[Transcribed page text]
########################################

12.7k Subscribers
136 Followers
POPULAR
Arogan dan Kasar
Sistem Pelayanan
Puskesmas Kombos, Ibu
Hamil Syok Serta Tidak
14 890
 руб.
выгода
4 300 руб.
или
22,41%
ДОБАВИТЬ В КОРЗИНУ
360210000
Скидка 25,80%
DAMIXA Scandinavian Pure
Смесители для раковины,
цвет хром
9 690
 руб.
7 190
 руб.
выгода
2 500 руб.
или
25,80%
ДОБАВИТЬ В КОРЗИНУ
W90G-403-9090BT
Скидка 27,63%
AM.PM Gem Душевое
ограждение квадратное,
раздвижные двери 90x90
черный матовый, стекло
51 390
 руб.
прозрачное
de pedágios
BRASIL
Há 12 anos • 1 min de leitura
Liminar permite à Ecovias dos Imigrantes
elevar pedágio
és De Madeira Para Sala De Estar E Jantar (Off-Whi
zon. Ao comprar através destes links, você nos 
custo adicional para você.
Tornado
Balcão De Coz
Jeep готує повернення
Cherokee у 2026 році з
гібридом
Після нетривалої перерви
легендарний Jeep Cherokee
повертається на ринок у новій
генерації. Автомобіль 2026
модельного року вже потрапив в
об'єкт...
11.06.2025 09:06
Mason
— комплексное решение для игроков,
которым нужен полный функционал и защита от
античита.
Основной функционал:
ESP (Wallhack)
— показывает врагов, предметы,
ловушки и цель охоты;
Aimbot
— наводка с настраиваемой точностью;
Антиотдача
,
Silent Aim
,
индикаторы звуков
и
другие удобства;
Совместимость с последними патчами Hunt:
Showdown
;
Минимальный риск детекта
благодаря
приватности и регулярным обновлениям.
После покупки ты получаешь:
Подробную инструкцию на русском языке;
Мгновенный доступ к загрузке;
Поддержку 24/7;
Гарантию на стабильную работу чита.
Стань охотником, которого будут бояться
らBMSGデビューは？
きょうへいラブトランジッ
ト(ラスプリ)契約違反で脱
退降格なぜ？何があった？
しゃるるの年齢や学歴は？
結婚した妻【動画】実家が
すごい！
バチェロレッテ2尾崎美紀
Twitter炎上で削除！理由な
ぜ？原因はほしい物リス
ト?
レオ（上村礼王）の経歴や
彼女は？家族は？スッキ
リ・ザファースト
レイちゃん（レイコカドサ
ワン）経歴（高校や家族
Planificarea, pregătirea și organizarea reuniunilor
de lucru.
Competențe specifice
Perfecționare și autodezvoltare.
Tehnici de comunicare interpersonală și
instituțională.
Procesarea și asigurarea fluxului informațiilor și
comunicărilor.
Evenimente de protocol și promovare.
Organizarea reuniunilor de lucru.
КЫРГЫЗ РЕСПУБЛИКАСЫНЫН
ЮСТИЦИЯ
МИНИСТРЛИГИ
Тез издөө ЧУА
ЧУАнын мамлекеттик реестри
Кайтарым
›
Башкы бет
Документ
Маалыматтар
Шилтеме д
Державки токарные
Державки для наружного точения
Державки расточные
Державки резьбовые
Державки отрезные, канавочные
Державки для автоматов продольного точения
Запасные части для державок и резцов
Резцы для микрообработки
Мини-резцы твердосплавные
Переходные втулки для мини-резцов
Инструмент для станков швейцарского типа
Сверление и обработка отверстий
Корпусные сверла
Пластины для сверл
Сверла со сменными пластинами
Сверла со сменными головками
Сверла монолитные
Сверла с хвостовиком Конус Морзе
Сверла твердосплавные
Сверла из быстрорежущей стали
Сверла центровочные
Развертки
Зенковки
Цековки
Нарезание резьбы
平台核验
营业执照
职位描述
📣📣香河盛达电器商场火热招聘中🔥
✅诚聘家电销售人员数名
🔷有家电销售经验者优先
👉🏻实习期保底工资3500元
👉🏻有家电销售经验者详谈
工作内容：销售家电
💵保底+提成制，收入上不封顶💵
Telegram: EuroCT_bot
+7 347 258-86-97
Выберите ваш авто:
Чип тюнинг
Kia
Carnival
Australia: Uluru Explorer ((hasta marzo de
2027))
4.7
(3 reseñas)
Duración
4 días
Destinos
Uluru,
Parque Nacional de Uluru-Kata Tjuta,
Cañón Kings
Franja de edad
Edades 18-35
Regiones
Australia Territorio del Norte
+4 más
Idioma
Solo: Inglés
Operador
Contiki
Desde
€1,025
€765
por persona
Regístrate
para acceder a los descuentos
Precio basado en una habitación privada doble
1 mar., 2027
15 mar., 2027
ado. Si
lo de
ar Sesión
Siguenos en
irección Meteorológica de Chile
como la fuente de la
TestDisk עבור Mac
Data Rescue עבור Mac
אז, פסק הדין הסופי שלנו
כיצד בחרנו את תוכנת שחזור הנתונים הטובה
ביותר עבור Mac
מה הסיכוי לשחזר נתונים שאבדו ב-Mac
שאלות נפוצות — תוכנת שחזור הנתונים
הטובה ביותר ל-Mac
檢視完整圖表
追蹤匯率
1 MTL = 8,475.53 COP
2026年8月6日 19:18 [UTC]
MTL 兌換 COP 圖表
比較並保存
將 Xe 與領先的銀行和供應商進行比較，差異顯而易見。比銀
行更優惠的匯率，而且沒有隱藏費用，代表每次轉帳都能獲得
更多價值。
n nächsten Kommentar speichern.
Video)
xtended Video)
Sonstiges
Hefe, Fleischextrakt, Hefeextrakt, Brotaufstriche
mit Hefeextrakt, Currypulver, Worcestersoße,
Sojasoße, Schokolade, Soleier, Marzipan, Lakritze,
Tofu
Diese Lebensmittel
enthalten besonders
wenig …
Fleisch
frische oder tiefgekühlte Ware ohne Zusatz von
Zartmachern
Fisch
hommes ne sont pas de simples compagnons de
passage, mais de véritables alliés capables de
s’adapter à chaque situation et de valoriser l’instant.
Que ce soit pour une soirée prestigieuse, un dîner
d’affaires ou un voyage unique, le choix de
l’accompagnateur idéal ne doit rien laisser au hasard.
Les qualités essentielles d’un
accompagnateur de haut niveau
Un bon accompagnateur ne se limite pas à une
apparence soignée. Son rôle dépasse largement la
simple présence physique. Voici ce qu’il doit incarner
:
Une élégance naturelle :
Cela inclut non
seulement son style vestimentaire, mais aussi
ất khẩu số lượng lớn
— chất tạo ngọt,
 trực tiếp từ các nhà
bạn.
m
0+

########################################

[What is being asked]: Rewrite the lines above, replacing every "ДОБАВИТЬ В КОРЗИНУ" with "КУПИТЬ СЕЙЧАС" and leaving everything else untouched.

[Task result]:
12.7k Subscribers
136 Followers
POPULAR
Arogan dan Kasar
Sistem Pelayanan
Puskesmas Kombos, Ibu
Hamil Syok Serta Tidak
14 890
 руб.
выгода
4 300 руб.
или
22,41%
КУПИТЬ СЕЙЧАС
360210000
Скидка 25,80%
DAMIXA Scandinavian Pure
Смесители для раковины,
цвет хром
9 690
 руб.
7 190
 руб.
выгода
2 500 руб.
или
25,80%
КУПИТЬ СЕЙЧАС
W90G-403-9090BT
Скидка 27,63%
AM.PM Gem Душевое
ограждение квадратное,
раздвижные двери 90x90
черный матовый, стекло
51 390
 руб.
прозрачное
de pedágios
BRASIL
Há 12 anos • 1 min de leitura
Liminar permite à Ecovias dos Imigrantes
elevar pedágio
és De Madeira Para Sala De Estar E Jantar (Off-Whi
zon. Ao comprar através destes links, você nos 
custo adicional para você.
Tornado
Balcão De Coz
Jeep готує повернення
Cherokee у 2026 році з
гібридом
Після нетривалої перерви
легендарний Jeep Cherokee
повертається на ринок у новій
генерації. Автомобіль 2026
модельного року вже потрапив в
об'єкт...
11.06.2025 09:06
Mason
— комплексное решение для игроков,
которым нужен полный функционал и защита от
античита.
Основной функционал:
ESP (Wallhack)
— показывает врагов, предметы,
ловушки и цель охоты;
Aimbot
— наводка с настраиваемой точностью;
Антиотдача
,
Silent Aim
,
индикаторы звуков
и
другие удобства;
Совместимость с последними патчами Hunt:
Showdown
;
Минимальный риск детекта
благодаря
приватности и регулярным обновлениям.
После покупки ты получаешь:
Подробную инструкцию на русском языке;
Мгновенный доступ к загрузке;
Поддержку 24/7;
Гарантию на стабильную работу чита.
Стань охотником, которого будут бояться
らBMSGデビューは？
きょうへいラブトランジッ
ト(ラスプリ)契約違反で脱
退降格なぜ？何があった？
しゃるるの年齢や学歴は？
結婚した妻【動画】実家が
すごい！
バチェロレッテ2尾崎美紀
Twitter炎上で削除！理由な
ぜ？原因はほしい物リス
ト?
レオ（上村礼王）の経歴や
彼女は？家族は？スッキ
リ・ザファースト
レイちゃん（レイコカドサ
ワン）経歴（高校や家族
Planificarea, pregătirea și organizarea reuniunilor
de lucru.
Competențe specifice
Perfecționare și autodezvoltare.
Tehnici de comunicare interpersonală și
instituțională.
Procesarea și asigurarea fluxului informațiilor și
comunicărilor.
Evenimente de protocol și promovare.
Organizarea reuniunilor de lucru.
КЫРГЫЗ РЕСПУБЛИКАСЫНЫН
ЮСТИЦИЯ
МИНИСТРЛИГИ
Тез издөө ЧУА
ЧУАнын мамлекеттик реестри
Кайтарым
›
Башкы бет
Документ
Маалыматтар
Шилтеме д
Державки токарные
Державки для наружного точения
Державки расточные
Державки резьбовые
Державки отрезные, канавочные
Державки для автоматов продольного точения
Запасные части для державок и резцов
Резцы для микрообработки
Мини-резцы твердосплавные
Переходные втулки для мини-резцов
Инструмент для станков швейцарского типа
Сверление и обработка отверстий
Корпусные сверла
Пластины для сверл
Сверла со сменными пластинами
Сверла со сменными головками
Сверла монолитные
Сверла с хвостовиком Конус Морзе
Сверла твердосплавные
Сверла из быстрорежущей стали
Сверла центровочные
Развертки
Зенковки
Цековки
Нарезание резьбы
平台核验
营业执照
职位描述
📣📣香河盛达电器商场火热招聘中🔥
✅诚聘家电销售人员数名
🔷有家电销售经验者优先
👉🏻实习期保底工资3500元
👉🏻有家电销售经验者详谈
工作内容：销售家电
💵保底+提成制，收入上不封顶💵
Telegram: EuroCT_bot
+7 347 258-86-97
Выберите ваш авто:
Чип тюнинг
Kia
Carnival
Australia: Uluru Explorer ((hasta marzo de
2027))
4.7
(3 reseñas)
Duración
4 días
Destinos
Uluru,
Parque Nacional de Uluru-Kata Tjuta,
Cañón Kings
Franja de edad
Edades 18-35
Regiones
Australia Territorio del Norte
+4 más
Idioma
Solo: Inglés
Operador
Contiki
Desde
€1,025
€765
por persona
Regístrate
para acceder a los descuentos
Precio basado en una habitación privada doble
1 mar., 2027
15 mar., 2027
ado. Si
lo de
ar Sesión
Siguenos en
irección Meteorológica de Chile
como la fuente de la
TestDisk עבור Mac
Data Rescue עבור Mac
אז, פסק הדין הסופי שלנו
כיצד בחרנו את תוכנת שחזור הנתונים הטובה
ביותר עבור Mac
מה הסיכוי לשחזר נתונים שאבדו ב-Mac
שאלות נפוצות — תוכנת שחזור הנתונים
הטובה ביותר ל-Mac
檢視完整圖表
追蹤匯率
1 MTL = 8,475.53 COP
2026年8月6日 19:18 [UTC]
MTL 兌換 COP 圖表
比較並保存
將 Xe 與領先的銀行和供應商進行比較，差異顯而易見。比銀
行更優惠的匯率，而且沒有隱藏費用，代表每次轉帳都能獲得
更多價值。
n nächsten Kommentar speichern.
Video)
xtended Video)
Sonstiges
Hefe, Fleischextrakt, Hefeextrakt, Brotaufstriche
mit Hefeextrakt, Currypulver, Worcestersoße,
Sojasoße, Schokolade, Soleier, Marzipan, Lakritze,
Tofu
Diese Lebensmittel
enthalten besonders
wenig …
Fleisch
frische oder tiefgekühlte Ware ohne Zusatz von
Zartmachern
Fisch
hommes ne sont pas de simples compagnons de
passage, mais de véritables alliés capables de
s’adapter à chaque situation et de valoriser l’instant.
Que ce soit pour une soirée prestigieuse, un dîner
d’affaires ou un voyage unique, le choix de
l’accompagnateur idéal ne doit rien laisser au hasard.
Les qualités essentielles d’un
accompagnateur de haut niveau
Un bon accompagnateur ne se limite pas à une
apparence soignée. Son rôle dépasse largement la
simple présence physique. Voici ce qu’il doit incarner
:
Une élégance naturelle :
Cela inclut non
seulement son style vestimentaire, mais aussi
ất khẩu số lượng lớn
— chất tạo ngọt,
 trực tiếp từ các nhà
bạn.
m
0+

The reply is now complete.